- Work task A: Please reproduce the passage on distressed loans from "The company's capital" up to and including "in June 2018.", replacing "superpriority" with "super-senior".
- Work task B:
Answer these questions from the passage on distressed loans:
(i) Who is named as the MacAndrews & Forbes spokesperson?
(ii) By what date was the possible exchange tied to Deluxe's deleveraging milestones to be completed?
(iii) To what issuer credit rating was Clover Technologies downgraded?
*** Passage shown ***
In a separately emailed statement, MacAndrews & Forbes spokesperson Josh Vlasto said: "MacAndrews & Forbes has been a proud sponsor of Deluxe for nearly 15 years. We have been fully supportive of the refinancing and restructuring process, however we have decided not to participate in the refinancing."
Deluxe's $782 million outstanding senior secured term due 2020 (L+550, 1% LIBOR floor) capitulated more than 80%, to a high-teens context, after the company disclosed in late July that it had abandoned plans to spin off its Creative Services division, the proceeds of which, along with a debt-raising effort, had been pegged to repay a sizable amount of the company's term loans and ABL borrowings. The company at the same time announced the placement of a new, $73 million delayed-draw term facility, further pressuring pricing on the term loan.
In connection with the takedown of the term loan, Deluxe agreed to meet certain milestones related to a comprehensive deleveraging transaction that might involve a possible exchange to be completed by Sept. 26, 2019.
Fellow loan-only issuer Clover Technologies was hit with a three-notch downgrade to its issuer credit rating, to CCC, due to the probability that the company will pursue a restructuring of its debt obligations.
Also known as 4L Technologies, the recycler of mobile phones and inkjet cartridges instructed lenders to organize with their own advisors as it guided pro forma annualized consolidated EBITDA at $87–96 million—materially lower than EBITDA of $140 million in 2018.
The company's $694.5 million term loan due 2020 (L+450, 1% LIBOR floor) lost half its value in the days following the news, with the moves exacerbated by illiquidity and price discovery amid markedly lower recovery expectations.
"We estimate revenue from the two key customers to be approximately $250 million, a major setback that is exacerbated by significant pricing pressure on both the wireless and imaging segments given the increasingly competitive landscape," S&P Global Ratings analyst Kevin Cheng said in a July 16 report.
"Given the upcoming term loan maturity in May 2020 we see material risk of 4L attempting to restructure its debt obligations within the next 12 months," Cheng wrote.
Among other companies with loans priced below 70 is Murray Energy. Barely a year after completion of its 2018 distressed debt exchange, the company was downgraded by S&P Global Ratings to CCC, from CCC+, citing S&P's view that Murray will likely consider a distressed exchange within the next 12 months, given the deep discount of its secured debt.
The company's capital structure consists of $1.7 billion of outstanding superpriority term loans due in 2022—a constituent of the Leveraged Loan Index—$479 million outstanding of 1.5-lien notes due in 2024, and $295 million of second-lien notes due in 2021. The company also has $2 million in second-lien notes and about $51 million in term loans remaining of its B-2 and B-3 term loans due in 2020 that did not participate in the exchange transaction in June 2018.
*** Data to examine ***
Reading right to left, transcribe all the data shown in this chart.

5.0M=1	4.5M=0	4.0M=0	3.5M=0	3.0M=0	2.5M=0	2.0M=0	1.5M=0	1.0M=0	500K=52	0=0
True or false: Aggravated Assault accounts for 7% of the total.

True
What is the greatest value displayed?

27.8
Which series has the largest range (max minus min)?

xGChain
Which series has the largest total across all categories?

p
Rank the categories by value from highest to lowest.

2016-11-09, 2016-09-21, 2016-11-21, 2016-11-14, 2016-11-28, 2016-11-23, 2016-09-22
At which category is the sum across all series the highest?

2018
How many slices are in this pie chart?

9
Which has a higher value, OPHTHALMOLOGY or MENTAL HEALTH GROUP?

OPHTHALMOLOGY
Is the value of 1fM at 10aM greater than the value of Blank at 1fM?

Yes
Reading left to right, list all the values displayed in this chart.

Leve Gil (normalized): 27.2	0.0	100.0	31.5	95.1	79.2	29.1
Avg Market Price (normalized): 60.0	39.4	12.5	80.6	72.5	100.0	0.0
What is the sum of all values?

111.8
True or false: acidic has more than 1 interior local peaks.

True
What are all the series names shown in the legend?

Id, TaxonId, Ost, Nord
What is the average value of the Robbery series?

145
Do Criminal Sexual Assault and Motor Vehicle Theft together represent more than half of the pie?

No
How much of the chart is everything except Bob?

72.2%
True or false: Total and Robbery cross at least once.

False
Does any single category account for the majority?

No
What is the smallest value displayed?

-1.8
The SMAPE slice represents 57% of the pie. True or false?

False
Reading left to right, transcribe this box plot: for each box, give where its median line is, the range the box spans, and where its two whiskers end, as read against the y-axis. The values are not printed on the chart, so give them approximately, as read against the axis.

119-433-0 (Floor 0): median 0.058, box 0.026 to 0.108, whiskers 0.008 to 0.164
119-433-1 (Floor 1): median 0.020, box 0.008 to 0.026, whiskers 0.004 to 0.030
***
- Exercise response A:
The company's capital structure consists of $1.7 billion of outstanding super-senior term loans due in 2022—a constituent of the Leveraged Loan Index—$479 million outstanding of 1.5-lien notes due in 2024, and $295 million of second-lien notes due in 2021. The company also has $2 million in second-lien notes and about $51 million in term loans remaining of its B-2 and B-3 term loans due in 2020 that did not participate in the exchange transaction in June 2018.

- Exercise response B:
(i) Josh Vlasto
(ii) Sept. 26, 2019
(iii) CCC